The World Bank warned that the sudden reappearance of billions of dollars in investment capital in East Asia raises concerns about asset price bubbles in equity and home prices across Asia. The major culprits in this case stem from some of the measures taken in response to the global economic meltdown, such as cutting interest rates and pumping enormous amounts of liquidity back into the economy. The flood of capital from governments and central banks has turned into hot money that is being invested in high-risk, high-return assets in Asian countries showing some early signs of an economic recovery. Recent data from Emerging Portfolio Fund Research indicates that $53 billion flowed into stock markets in major emerging countries this year. The International Monetary Fund pointed out that surging asset prices in some Asian countries is being driven by a flood of capital “divorced from fundamental forces of supply and demand.”

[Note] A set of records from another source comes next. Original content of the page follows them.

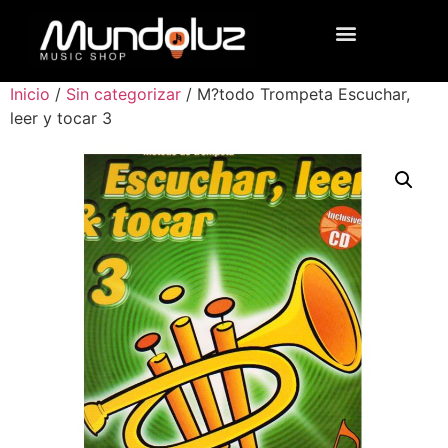
Inicio
/
Sin categorizar
/ M?todo Trompeta Escuchar,
leer y tocar 3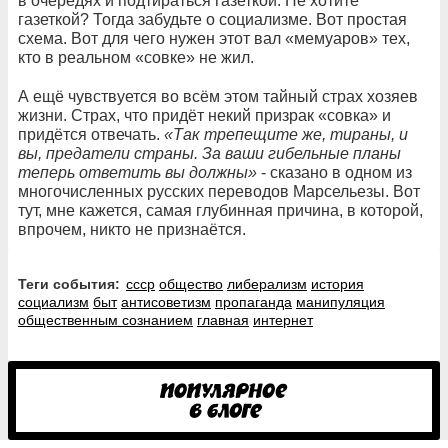
в очередях и подтираться газеткой. Не хотите
газеткой? Тогда забудьте о социализме. Вот простая
схема. Вот для чего нужен этот вал «мемуаров» тех,
кто в реальном «совке» не жил.
А ещё чувствуется во всём этом тайный страх хозяев
жизни. Страх, что придёт некий призрак «совка» и
придётся отвечать.
«Так трепещите же, тираны, и
вы, предатели страны. За ваши гибельные планы
теперь ответить вы должны»
- сказано в одном из
многочисленных русских переводов Марсельезы. Вот
тут, мне кажется, самая глубинная причина, в которой,
впрочем, никто не признаётся.
Теги события:
ссср
общество
либерализм
история
социализм
быт
антисоветизм
пропаганда
манипуляция
общественным сознанием
главная
интернет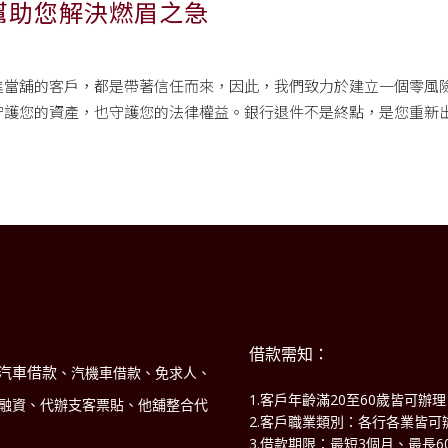
幫助您解決燃眉之急
進當舖的客戶，都是帶著信任而來，因此，我們致力於建立一個零風
護您的資產，也守護您的法律權益。銀行退件不是終點，是您重新出
借款需知：
汽車借款
、汽機車借款、免求人、
1.客戶年齡滿20至60歲皆可辦
商融資、代辦支客票貼、他舖整合代
2.客戶職業類別：各行各業皆可
3.借款期限：最短3個月、最長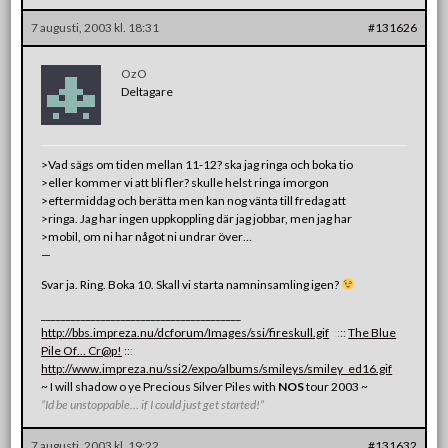
7 augusti, 2003 kl. 18:31
#131626
OzO
Deltagare
>Vad sägs om tiden mellan 11-12? ska jag ringa och boka tio
>eller kommer vi att bli fler? skulle helst ringa imorgon
>eftermiddag och berätta men kan nog vänta till fredag att
>ringa. Jag har ingen uppkoppling där jag jobbar, men jag har
>mobil, om ni har något ni undrar över…
—
Svar ja. Ring. Boka 10. Skall vi starta namninsamling igen?
________________________________________
http://bbs.impreza.nu/dcforum/Images/ssi/fireskull.gif
:
:
:
:
:
The Blue
Pile Of… Cr@p!
:
:
:
:
:
http://www.impreza.nu/ssi2/expo/albums/smileys/smiley_ed16.gif
~ I will shadow o ye Precious Silver Piles with
NOS
tour 2003 ~
”Id be unstoppable… if I could just get started!”
7 augusti, 2003 kl. 19:22
#131632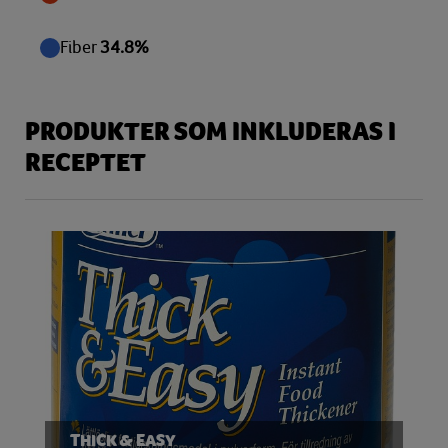
Fiber
34.8%
PRODUKTER SOM INKLUDERAS I
RECEPTET
THICK & EASY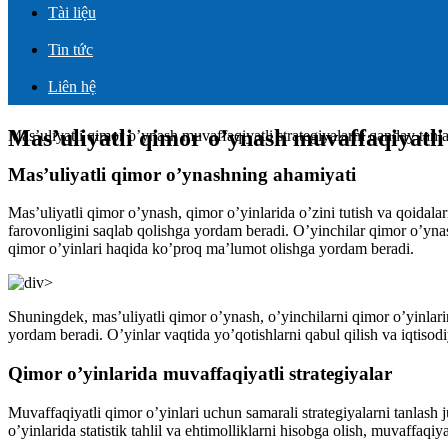
Tài liệu
Tin tức
Liên hệ
Mas’uliyatli qimor o’ynash muvaffaqiyatli
Mas’uliyatli qimor o’ynash muvaffaqiyatli strategiyalarni qanday tanl
Mas’uliyatli qimor o’ynashning ahamiyati
Mas’uliyatli qimor o’ynash, qimor o’yinlarida o’zini tutish va qoidala
farovonligini saqlab qolishga yordam beradi. O’yinchilar qimor o’ynas
qimor o’yinlari haqida ko’proq ma’lumot olishga yordam beradi.
Shuningdek, mas’uliyatli qimor o’ynash, o’yinchilarni qimor o’yinlari
yordam beradi. O’yinlar vaqtida yo’qotishlarni qabul qilish va iqtisodi
Qimor o’yinlarida muvaffaqiyatli strategiyalar
Muvaffaqiyatli qimor o’yinlari uchun samarali strategiyalarni tanlash 
o’yinlarida statistik tahlil va ehtimolliklarni hisobga olish, muvaffaqiy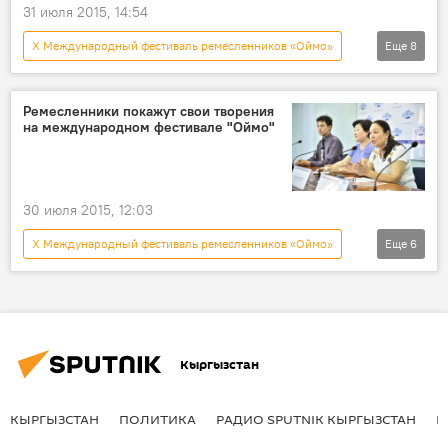
31 июля 2015, 14:54
X Международный фестиваль ремесленников «Оймо»
Еще
8
Новости
Кыргызстан
Общество
Культура
Sputnik
Ремесленники покажут свои творения
на международном фестивале "Оймо"
Международный фестиваль "Оймо"
художник
партнер
30 июля 2015, 12:03
X Международный фестиваль ремесленников «Оймо»
Еще
6
Новости
Кыргызстан
Культура
Sputnik
Министерство культуры, информации, спорта и молодежной политики КР
Кыргызстан
Международный фестиваль "Оймо"
КЫРГЫЗСТАН
ПОЛИТИКА
РАДИО SPUTNIK КЫРГЫЗСТАН
Р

Of course, some people insist that there is no need to worry about asset bubbles, as equity and home prices in Asia are still below the levels posted before the global financial crisis. However, the Federal Reserve Board will continue to maintain an accommodative monetary policy of ultra-low interest rates for a considerable period by freezing benchmark interest rates. The dollar-carry trade situation is especially explosive, as it allows traders to borrow dollars at low rates while investing in another currency that offers a significantly higher short-term interest differential and exchange gains at the same time. The monetary policy of Asian central banks is geared toward refusing to absorb excess liquidity and maintaining low interest rates to prevent the won from gaining ground against a weak greenback. A policy approach to increasingly expand investment is currently underway.

The United States is a prime example of the terrible things that can happen when a bubble bursts. That is one of the main reasons why we should concentrate all of our energy on resolving the economic crisis. Fortunately, Korea dealt with this issue by expanding the strengthened debt-to-income ratio across the metropolitan region to non-bank financial intermediaries. Other countries are taking precautionary measures as well. Brazil will impose a 2 percent tax on foreign capital inflows, and the Australian central bank raised its benchmark interest rate for the second month in a row. However, as the U.S. prints more greenbacks, no country would dare to enact their exit strategies. Against this backdrop, an asset bubble is more likely than ever. The government and the Bank of Korea should therefore take every possible proactive measure to prevent excess capital from being concentrated in one market sector.